Dmikian dikatakan Zulfahri Siagian didampingi Lindung Siregar menyingkapi masih diterapkannya pungutan diduga tanpa dasar terhadap bahan baku pendukung usaha perikanan di PPS Belawan tersebut.

Menurut Zulfahri, punggutan terhadap es dari luar sebesar Rp600 perbatangnya serta punggutan garam Rp50,-/Kgnya dan bahan bakar minyak (BBM) Rp10,- perliternya dikutif pihak Perum Perindo Cabang Belawan dinilai sangat memberatkan pelaku usaha perikanan di PPS Belawan sehingga tak mendukung lahirnya  Inpres No 7 tahun 2016 tentang percepatan pembangunan industri perikanan nasional yang dikeluarkan Presiden Jokowi.

Ketua APUPSU itu menghimbau pada pelaku usaha perikanan di PPS Belawan agar segera membuat sewa menyewa perjanjian pemanfaatan lahan yang dikelola Perum Perindo Cabang Belawan serta mencabut Keputusan Direksi Perum Perindo Nomor KEP-063/PERINDO/DIR.A/III/2016 tanggal 22 Maret tentang penetapan tarif pelayanan penggunaan barang /jasa yang dikelola Perum Perindo Cabang Belawan yang dinilai tak memiliki dasar hukum serta hanya diberlakukan sepihak tersebut.

"Imbas dari masih adanya kutipan tersebut mengakibatkan pedagang ikan membeli ikan harganya tinggi pada akhirnya masyarakat konsumen merasakan tingginya harga ikan di pasaran karena adanya kutipan terhadap bahan baku pendukung usaha perikanan di PPS Belawan,"tambah Ketua HIPIGAB Lindung Siregar. 

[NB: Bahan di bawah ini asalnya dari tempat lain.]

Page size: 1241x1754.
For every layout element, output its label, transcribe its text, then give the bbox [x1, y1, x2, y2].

Mereka bersyukur adanya pembatalan kenaikan tarif sewa tanah di PPS Belawan tersebut setelah adanya kesimpulan rapat pertemuan antara pelaku usaha perikanan/pengusaha perikanan Gabion Belawan dengan Perum Perikanan Indonesia (Perindo) yang difasilitasi Dinas Kelautan dan Provinsi Sumut dan PPS Belawan pada 07 September 2016 lalu di aula kantor PPS Belawan.

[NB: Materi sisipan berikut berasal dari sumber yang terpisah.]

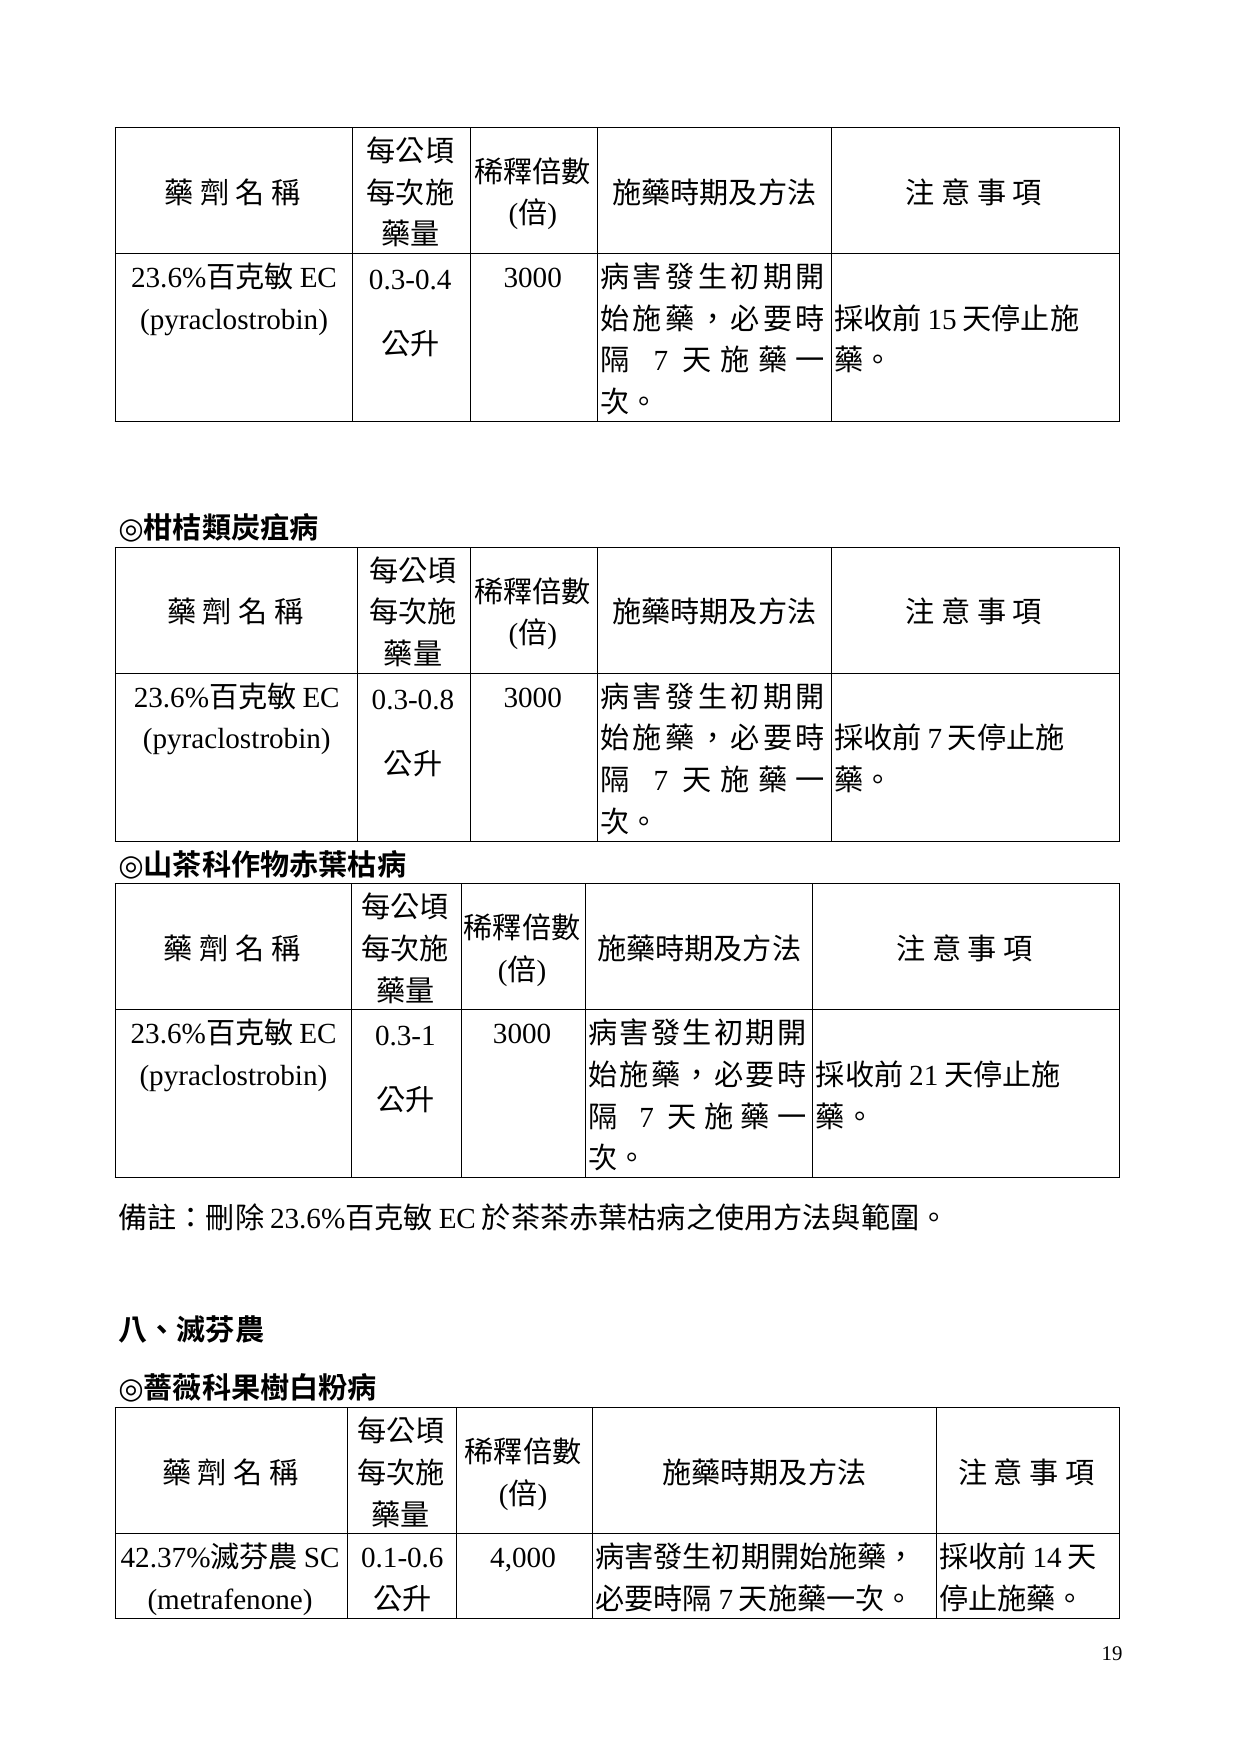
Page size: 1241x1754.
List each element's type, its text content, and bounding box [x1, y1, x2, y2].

table_cell 23.6%百克敏EC (pyraclostrobin) [116, 674, 357, 841]
table_cell 病害發生初期開始施藥，必要時隔 7天施藥一次。 [586, 1010, 812, 1177]
text 八、滅芬農 [118, 1291, 1122, 1366]
table_header 注 意 事 項 [832, 128, 1119, 253]
table_header 藥 劑 名 稱 [116, 128, 352, 253]
table_header 注 意 事 項 [937, 1408, 1119, 1533]
table_cell 3000 [462, 1010, 585, 1177]
table_cell 採收前21天停止施藥。 [813, 1010, 1119, 1177]
table_header 施藥時期及方法 [593, 1408, 936, 1533]
table_cell 3000 [471, 254, 597, 421]
table_cell 病害發生初期開始施藥，必要時隔 7天施藥一次。 [593, 1534, 936, 1618]
table_cell 採收前15天停止施藥。 [832, 254, 1119, 421]
table_header 藥 劑 名 稱 [116, 1408, 347, 1533]
table_header 稀釋倍數 (倍) [462, 884, 585, 1009]
table_header 施藥時期及方法 [598, 128, 831, 253]
table_header 稀釋倍數 (倍) [457, 1408, 592, 1533]
table_cell 23.6%百克敏EC (pyraclostrobin) [116, 1010, 351, 1177]
text ◎柑桔類炭疽病 [118, 505, 1122, 547]
table_cell 病害發生初期開始施藥，必要時隔 7天施藥一次。 [598, 674, 831, 841]
table_header 施藥時期及方法 [598, 548, 831, 673]
table_header 稀釋倍數 (倍) [471, 548, 597, 673]
table_cell 42.37%滅芬農SC (metrafenone) [116, 1534, 347, 1618]
text 備註：刪除23.6%百克敏EC於茶茶赤葉枯病之使用方法與範圍。 [118, 1178, 1122, 1253]
table_header 每公頃每次施藥量 [353, 128, 470, 253]
table_cell 0.3-1 公升 [352, 1010, 461, 1177]
table_cell 3000 [471, 674, 597, 841]
table_header 藥 劑 名 稱 [116, 548, 357, 673]
table_header 每公頃每次施藥量 [352, 884, 461, 1009]
table_cell 0.1-0.6 公升 [348, 1534, 456, 1618]
table_header 稀釋倍數 (倍) [471, 128, 597, 253]
table_header 注 意 事 項 [813, 884, 1119, 1009]
table_header 每公頃每次施藥量 [348, 1408, 456, 1533]
table_header 注 意 事 項 [832, 548, 1119, 673]
text ◎山茶科作物赤葉枯病 [118, 842, 1122, 883]
table_cell 0.3-0.8 公升 [358, 674, 470, 841]
text ◎薔薇科果樹白粉病 [118, 1366, 1122, 1407]
table_header 每公頃每次施藥量 [358, 548, 470, 673]
table_header 藥 劑 名 稱 [116, 884, 351, 1009]
table_header 施藥時期及方法 [586, 884, 812, 1009]
table_cell 23.6%百克敏EC (pyraclostrobin) [116, 254, 352, 421]
table_cell 採收前14天停止施藥。 [937, 1534, 1119, 1618]
table_cell 4,000 [457, 1534, 592, 1618]
table_cell 0.3-0.4 公升 [353, 254, 470, 421]
table_cell 採收前7天停止施藥。 [832, 674, 1119, 841]
table_cell 病害發生初期開始施藥，必要時隔 7天施藥一次。 [598, 254, 831, 421]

Rapat pertemuan tentang penyelesaian permasalahan tarif sewa lahan di kawasan PPS Belawan turut dihadiri Direktur keuangan dan sumber daya manusia Perum Perikanan Indonesia, Kadiskanla Sumut, Kepala PPS Belawan, Kepala Perum Perindo Cabang Belawan, Ketua umum Assosiasi Pelaku Usaha Sumut serta ketua/pengurus Assosiasi Pengusaha Gabion Belawan (AP2GB).(Red/Blw).